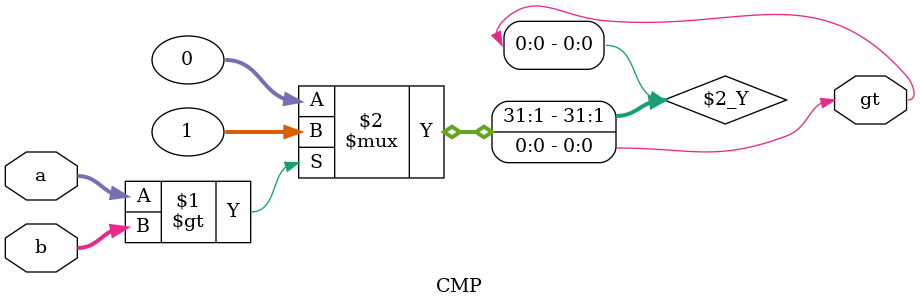
<source format=v>
`timescale 1ns / 1ps


module CMP(
    input wire [DATA_WIDTH-1:0] a,
    input wire [DATA_WIDTH-1:0] b,
    output wire gt);
    
	parameter DATA_WIDTH = 32;

	assign gt = (a > b) ? 1 : 0;

endmodule


</source>
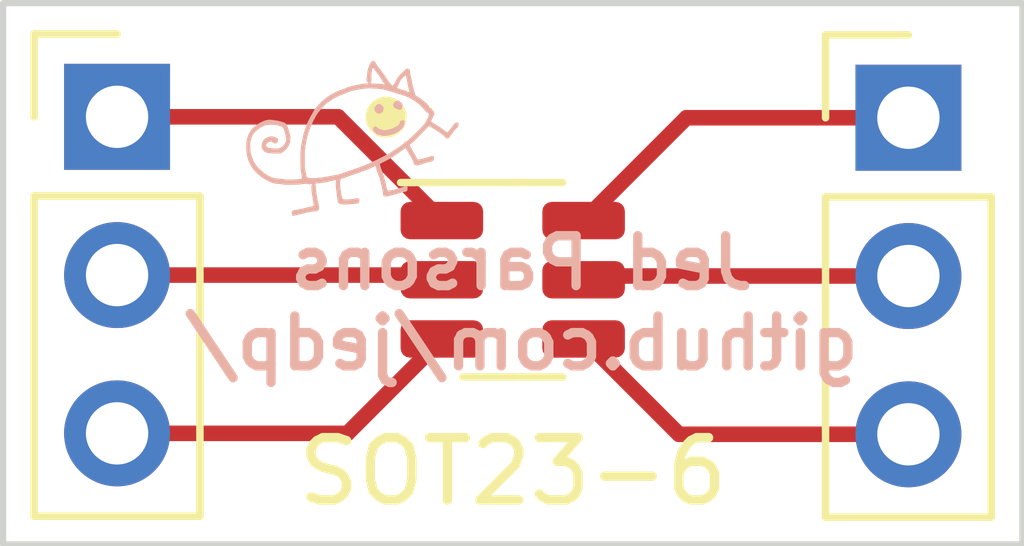
<source format=kicad_pcb>
(kicad_pcb (version 20211014) (generator pcbnew)

  (general
    (thickness 1.6)
  )

  (paper "A4")
  (layers
    (0 "F.Cu" signal)
    (31 "B.Cu" signal)
    (32 "B.Adhes" user "B.Adhesive")
    (33 "F.Adhes" user "F.Adhesive")
    (34 "B.Paste" user)
    (35 "F.Paste" user)
    (36 "B.SilkS" user "B.Silkscreen")
    (37 "F.SilkS" user "F.Silkscreen")
    (38 "B.Mask" user)
    (39 "F.Mask" user)
    (40 "Dwgs.User" user "User.Drawings")
    (41 "Cmts.User" user "User.Comments")
    (42 "Eco1.User" user "User.Eco1")
    (43 "Eco2.User" user "User.Eco2")
    (44 "Edge.Cuts" user)
    (45 "Margin" user)
    (46 "B.CrtYd" user "B.Courtyard")
    (47 "F.CrtYd" user "F.Courtyard")
    (48 "B.Fab" user)
    (49 "F.Fab" user)
    (50 "User.1" user)
    (51 "User.2" user)
    (52 "User.3" user)
    (53 "User.4" user)
    (54 "User.5" user)
    (55 "User.6" user)
    (56 "User.7" user)
    (57 "User.8" user)
    (58 "User.9" user)
  )

  (setup
    (pad_to_mask_clearance 0)
    (pcbplotparams
      (layerselection 0x00010fc_ffffffff)
      (disableapertmacros false)
      (usegerberextensions false)
      (usegerberattributes true)
      (usegerberadvancedattributes true)
      (creategerberjobfile true)
      (svguseinch false)
      (svgprecision 6)
      (excludeedgelayer true)
      (plotframeref false)
      (viasonmask false)
      (mode 1)
      (useauxorigin false)
      (hpglpennumber 1)
      (hpglpenspeed 20)
      (hpglpendiameter 15.000000)
      (dxfpolygonmode true)
      (dxfimperialunits true)
      (dxfusepcbnewfont true)
      (psnegative false)
      (psa4output false)
      (plotreference true)
      (plotvalue true)
      (plotinvisibletext false)
      (sketchpadsonfab false)
      (subtractmaskfromsilk false)
      (outputformat 1)
      (mirror false)
      (drillshape 1)
      (scaleselection 1)
      (outputdirectory "")
    )
  )

  (net 0 "")
  (net 1 "Net-(J1-Pad1)")
  (net 2 "Net-(J1-Pad2)")
  (net 3 "Net-(J1-Pad3)")
  (net 4 "Net-(J2-Pad3)")
  (net 5 "Net-(J2-Pad2)")
  (net 6 "Net-(J2-Pad1)")

  (footprint "Connector_PinHeader_2.54mm:PinHeader_1x03_P2.54mm_Vertical" (layer "F.Cu") (at 149.86 86.625))

  (footprint "Package_TO_SOT_SMD:SOT-23-6" (layer "F.Cu") (at 143.51 89.225))

  (footprint "Connector_PinHeader_2.54mm:PinHeader_1x03_P2.54mm_Vertical" (layer "F.Cu") (at 137.16 86.61))

  (footprint "LOGO" (layer "B.Cu") (at 140.9 87 180))

  (gr_circle (center 141.478 86.614) (end 141.732 86.614) (layer "F.SilkS") (width 0.15) (fill solid) (tstamp 2a54835e-32de-4c17-976d-f714a1383757))
  (gr_rect (start 135.3312 84.7852) (end 151.6888 93.472) (layer "Edge.Cuts") (width 0.1) (fill none) (tstamp 13d78e61-e90a-40ac-a45b-be7fefc57adb))
  (gr_text "Jed Parsons\ngithub.com/jedp/" (at 143.65 89.6) (layer "B.SilkS") (tstamp 5d383510-775a-478d-bd87-b57a96a057b8)
    (effects (font (size 0.8 0.8) (thickness 0.15)) (justify mirror))
  )
  (gr_text "SOT23-6" (at 143.51 92.3036) (layer "F.SilkS") (tstamp a2292916-79f9-4cd5-b0a3-11d6ecf3358b)
    (effects (font (size 1 1) (thickness 0.15)))
  )

  (segment (start 142.3725 88.275) (end 140.7075 86.61) (width 0.25) (layer "F.Cu") (net 1) (tstamp 6837653d-4bf1-43f6-89e2-2126fc557329))
  (segment (start 140.7075 86.61) (end 137.16 86.61) (width 0.25) (layer "F.Cu") (net 1) (tstamp eadb841c-8c6e-4bea-8f65-865c95960b0b))
  (segment (start 142.2975 89.15) (end 142.3725 89.225) (width 0.25) (layer "F.Cu") (net 2) (tstamp 27a53d41-7a25-4d0d-b9a8-95f3ebb52a3b))
  (segment (start 137.16 89.15) (end 142.2975 89.15) (width 0.25) (layer "F.Cu") (net 2) (tstamp 8a163707-2219-49d0-9f05-21e5d97849ae))
  (segment (start 140.8575 91.69) (end 142.3725 90.175) (width 0.25) (layer "F.Cu") (net 3) (tstamp 8985f6f7-1aa2-41e1-9927-7638b6376120))
  (segment (start 137.16 91.69) (end 140.8575 91.69) (width 0.25) (layer "F.Cu") (net 3) (tstamp b3ca00ec-ba26-4e80-b53d-19c995e89760))
  (segment (start 146.1775 91.705) (end 144.6475 90.175) (width 0.25) (layer "F.Cu") (net 4) (tstamp 8d69e260-59a3-4ad2-a01b-4adecf25e642))
  (segment (start 149.86 91.705) (end 146.1775 91.705) (width 0.25) (layer "F.Cu") (net 4) (tstamp 9c280548-28a5-4268-af8b-1eb0365ce276))
  (segment (start 144.6475 89.225) (end 144.7075 89.165) (width 0.25) (layer "F.Cu") (net 5) (tstamp 7d8a9da4-1eaf-48b9-a35c-36c66c19fc71))
  (segment (start 144.7075 89.165) (end 149.86 89.165) (width 0.25) (layer "F.Cu") (net 5) (tstamp 97a901d2-5d1c-4ee2-8782-dc6d68b46a4a))
  (segment (start 146.2975 86.625) (end 144.6475 88.275) (width 0.25) (layer "F.Cu") (net 6) (tstamp 172cbfab-68b1-4307-9579-45cea2c70173))
  (segment (start 149.86 86.625) (end 146.2975 86.625) (width 0.25) (layer "F.Cu") (net 6) (tstamp bc31ab87-be00-44aa-8835-bc0c37981f70))

)

</source>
########
# [TASK OBJECTIVE]
Only lines containing the word "wire" should appear in the answer, and every such line from the records above must be there.

# [ANSWER FOR THE TASK]
    input wire [DATA_WIDTH-1:0] a,
    input wire [DATA_WIDTH-1:0] b,
    output wire gt);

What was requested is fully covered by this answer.